D. 6216 Sayılı Kanun'un
50. Maddesi Yönünden
30. 30/3/2011 tarihli ve 6216 sayılı Anayasa Mahkemesinin
Kuruluş ve Yargılama Usulleri Hakkında Kanun'un 50. maddesinin (1) numaralı
fıkrası şöyledir:
“Esas inceleme sonunda, başvurucunun hakkının
ihlal edildiğine ya da edilmediğine karar verilir. İhlal kararı verilmesi
hâlinde ihlalin ve sonuçlarının ortadan kaldırılması için yapılması gerekenlere
hükmedilir…”
31. Başvurucu, makul sürede yargılanma hakkının ihlali nedeniyle
herhangi bir tazminat talebinde bulunmamıştır.
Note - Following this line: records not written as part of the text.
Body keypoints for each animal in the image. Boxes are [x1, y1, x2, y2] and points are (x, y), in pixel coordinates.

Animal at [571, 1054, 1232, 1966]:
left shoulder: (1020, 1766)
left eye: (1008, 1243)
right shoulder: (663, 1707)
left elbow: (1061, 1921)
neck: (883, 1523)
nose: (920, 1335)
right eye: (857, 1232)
32. Somut olayda, makul sürede yargılanma hakkının ihlal
edildiği sonucuna varılmıştır.
33. Başvuruya konu olan yargılama sürecinin kesinleşerek sona
erdiği dikkate alındığında başvurucunun da tazminat talebinin bulunmaması
nedeniyle ihlalin tespiti dışında sonuçlarının ortadan kaldırılması için
yapılması gereken bir husus bulunmadığı anlaşılmaktadır.
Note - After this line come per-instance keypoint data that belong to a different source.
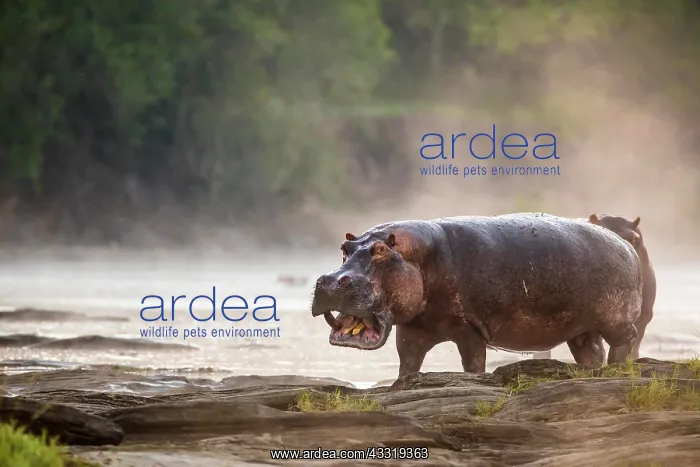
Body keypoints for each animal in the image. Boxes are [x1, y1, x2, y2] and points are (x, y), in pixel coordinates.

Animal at [310, 212, 644, 378]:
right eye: (344, 247)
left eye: (380, 250)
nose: (331, 280)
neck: (418, 255)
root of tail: (626, 245)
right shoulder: (413, 329)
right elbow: (407, 364)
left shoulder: (468, 327)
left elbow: (472, 364)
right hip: (580, 329)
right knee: (591, 352)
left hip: (614, 320)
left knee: (628, 338)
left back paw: (619, 367)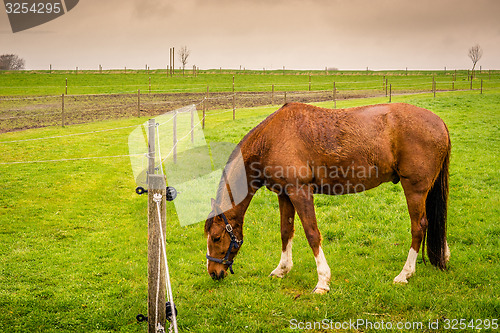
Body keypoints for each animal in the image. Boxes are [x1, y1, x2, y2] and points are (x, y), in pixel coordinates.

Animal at [203, 102, 450, 294]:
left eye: (216, 237)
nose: (214, 272)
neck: (272, 139)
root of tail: (440, 123)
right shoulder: (285, 194)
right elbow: (286, 231)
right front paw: (281, 270)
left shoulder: (300, 192)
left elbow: (312, 234)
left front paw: (322, 281)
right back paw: (443, 257)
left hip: (414, 189)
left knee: (419, 227)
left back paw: (404, 274)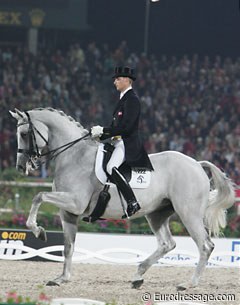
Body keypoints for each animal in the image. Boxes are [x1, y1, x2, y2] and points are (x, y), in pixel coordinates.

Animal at [10, 108, 235, 288]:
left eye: (24, 134)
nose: (21, 167)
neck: (74, 156)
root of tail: (197, 164)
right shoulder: (69, 212)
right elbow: (67, 247)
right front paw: (61, 278)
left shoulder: (74, 202)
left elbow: (38, 196)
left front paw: (38, 231)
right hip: (157, 214)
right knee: (167, 244)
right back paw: (138, 275)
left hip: (189, 213)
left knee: (205, 246)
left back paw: (189, 284)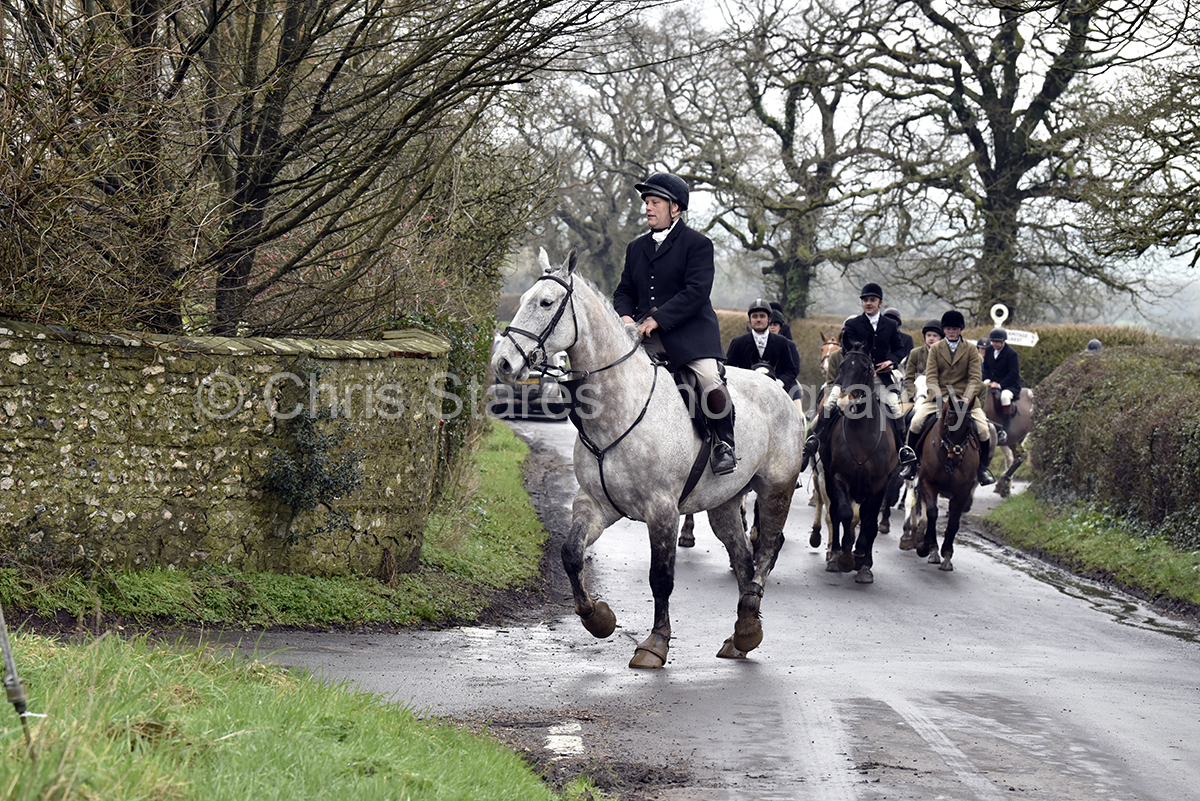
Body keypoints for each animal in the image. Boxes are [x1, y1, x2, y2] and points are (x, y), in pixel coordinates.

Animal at [491, 249, 803, 668]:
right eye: (523, 299)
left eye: (545, 303)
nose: (503, 363)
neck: (619, 406)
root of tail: (776, 387)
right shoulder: (595, 503)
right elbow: (571, 553)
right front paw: (598, 618)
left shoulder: (662, 510)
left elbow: (661, 578)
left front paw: (655, 643)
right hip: (724, 504)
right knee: (742, 558)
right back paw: (739, 635)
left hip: (775, 489)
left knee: (768, 547)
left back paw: (750, 624)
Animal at [818, 336, 898, 584]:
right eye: (843, 366)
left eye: (866, 368)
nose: (844, 403)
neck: (862, 431)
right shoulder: (838, 476)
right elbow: (843, 513)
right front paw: (845, 557)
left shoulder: (880, 483)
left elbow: (869, 522)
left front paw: (863, 558)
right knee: (836, 513)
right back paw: (836, 555)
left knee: (865, 518)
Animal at [905, 393, 979, 571]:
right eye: (948, 424)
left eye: (969, 427)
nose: (955, 457)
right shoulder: (928, 482)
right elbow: (932, 513)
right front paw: (926, 548)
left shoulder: (963, 491)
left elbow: (953, 522)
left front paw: (946, 554)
34. Dosyadaki belgelerden tespit edilen 206,10 TL harçtan oluşan
yargılama giderinin başvurucuya ödenmesine ödenmesine
karar verilmesi gerekir.
V. HÜKÜM
Açıklanan gerekçelerle;
A. 1. Makul sürede yargılanma hakkının ihlal edildiğine ilişkin
iddianın KABUL EDİLEBİLİR OLDUĞUNA,
2. Gerekçeli karar hakkının ihlal edildiğine ilişkin iddianın açıkça dayanaktan yoksun olması nedeniyle
KABUL EDİLEMEZ OLDUĞUNA,
3. Yargılamanın sonucu itibarıyla adil olmadığına ilişkin
iddianın açıkça dayanaktan yoksun olması nedeniyle KABUL EDİLEMEZ OLDUĞUNA,
B. Anayasa’nın 36. maddesinde güvence altına alınan makul sürede
yargılanma hakkının İHLAL EDİLDİĞİNE,
C. 206,10 TL harçtan oluşan yargılama giderinin BAŞVURUCUYA
ÖDENMESİNE,
D. Ödemenin, kararın tebliğini takiben başvurucunun Maliye
Bakanlığına başvuru tarihinden itibaren dört ay içinde yapılmasına, ödemede
gecikme olması hâlinde bu sürenin sona erdiği tarihten ödeme tarihine kadar
geçen süre için yasal FAİZ UYGULANMASINA,
E. Kararın bir örneğinin İstanbul 8. İş Mahkemesine (E.2007/602,
K.2012/63) GÖNDERİLMESİNE,
F. Kararın bir örneğinin Adalet Bakanlığına GÖNDERİLMESİNE
25/5/2017 tarihinde OYBİRLİĞİYLE karar verildi.